START Data extracts

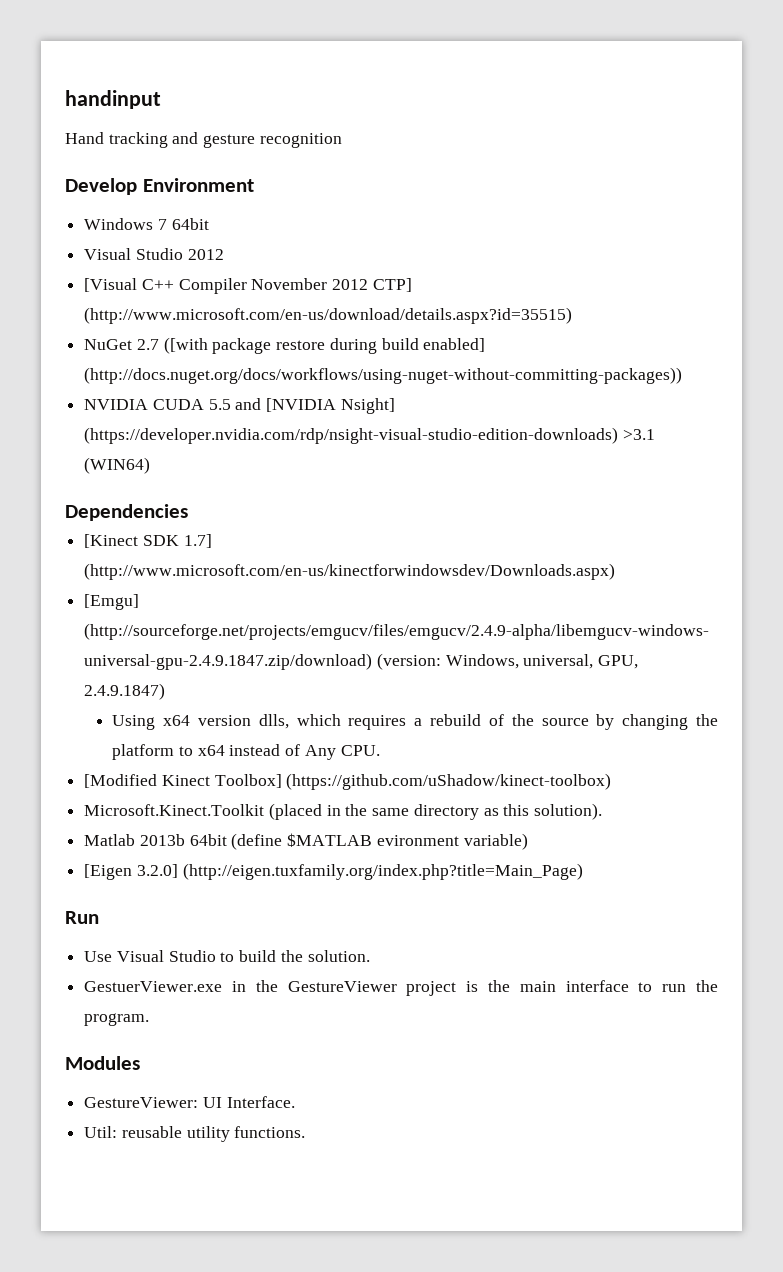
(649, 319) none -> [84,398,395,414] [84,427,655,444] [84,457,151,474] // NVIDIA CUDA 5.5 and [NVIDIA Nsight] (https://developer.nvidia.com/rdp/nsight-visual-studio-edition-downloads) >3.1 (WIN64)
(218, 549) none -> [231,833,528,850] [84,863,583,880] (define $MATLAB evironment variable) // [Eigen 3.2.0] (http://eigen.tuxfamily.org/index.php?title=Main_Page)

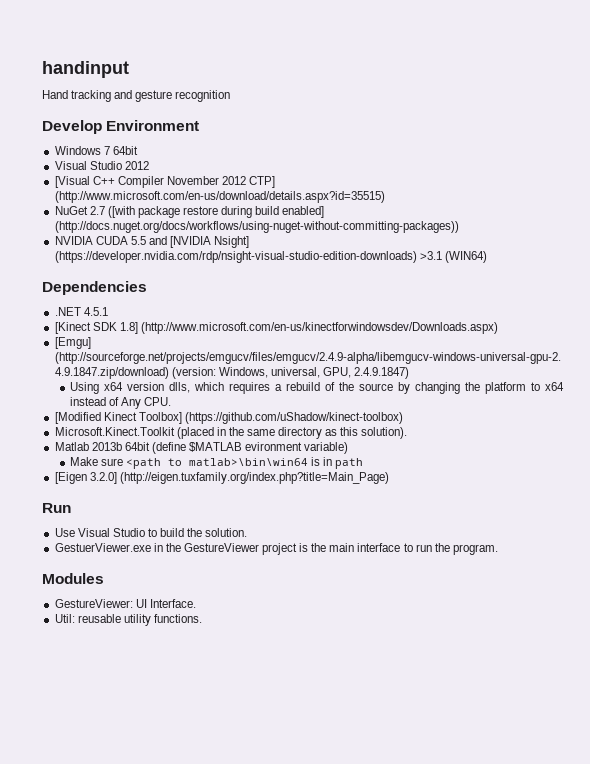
(188, 512) none -> [54,307,108,316] // .NET 4.5.1
[183,534,212,548] 1.7] -> [119,322,138,334] 1.8]
(528, 841) none -> [69,457,364,469] // Make sure <path to matlab>\bin\win64 is in path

END Data extracts

**Task brief:**
Only lines with the word "none" are wanted. Find and copy them from the records above.

**Answer to this exercise:**
(649, 319) none -> [84,398,395,414] [84,427,655,444] [84,457,151,474] // NVIDIA CUDA 5.5 and [NVIDIA Nsight] (https://developer.nvidia.com/rdp/nsight-visual-studio-edition-downloads) >3.1 (WIN64)
(218, 549) none -> [231,833,528,850] [84,863,583,880] (define $MATLAB evironment variable) // [Eigen 3.2.0] (http://eigen.tuxfamily.org/index.php?title=Main_Page)
(188, 512) none -> [54,307,108,316] // .NET 4.5.1
(528, 841) none -> [69,457,364,469] // Make sure <path to matlab>\bin\win64 is in path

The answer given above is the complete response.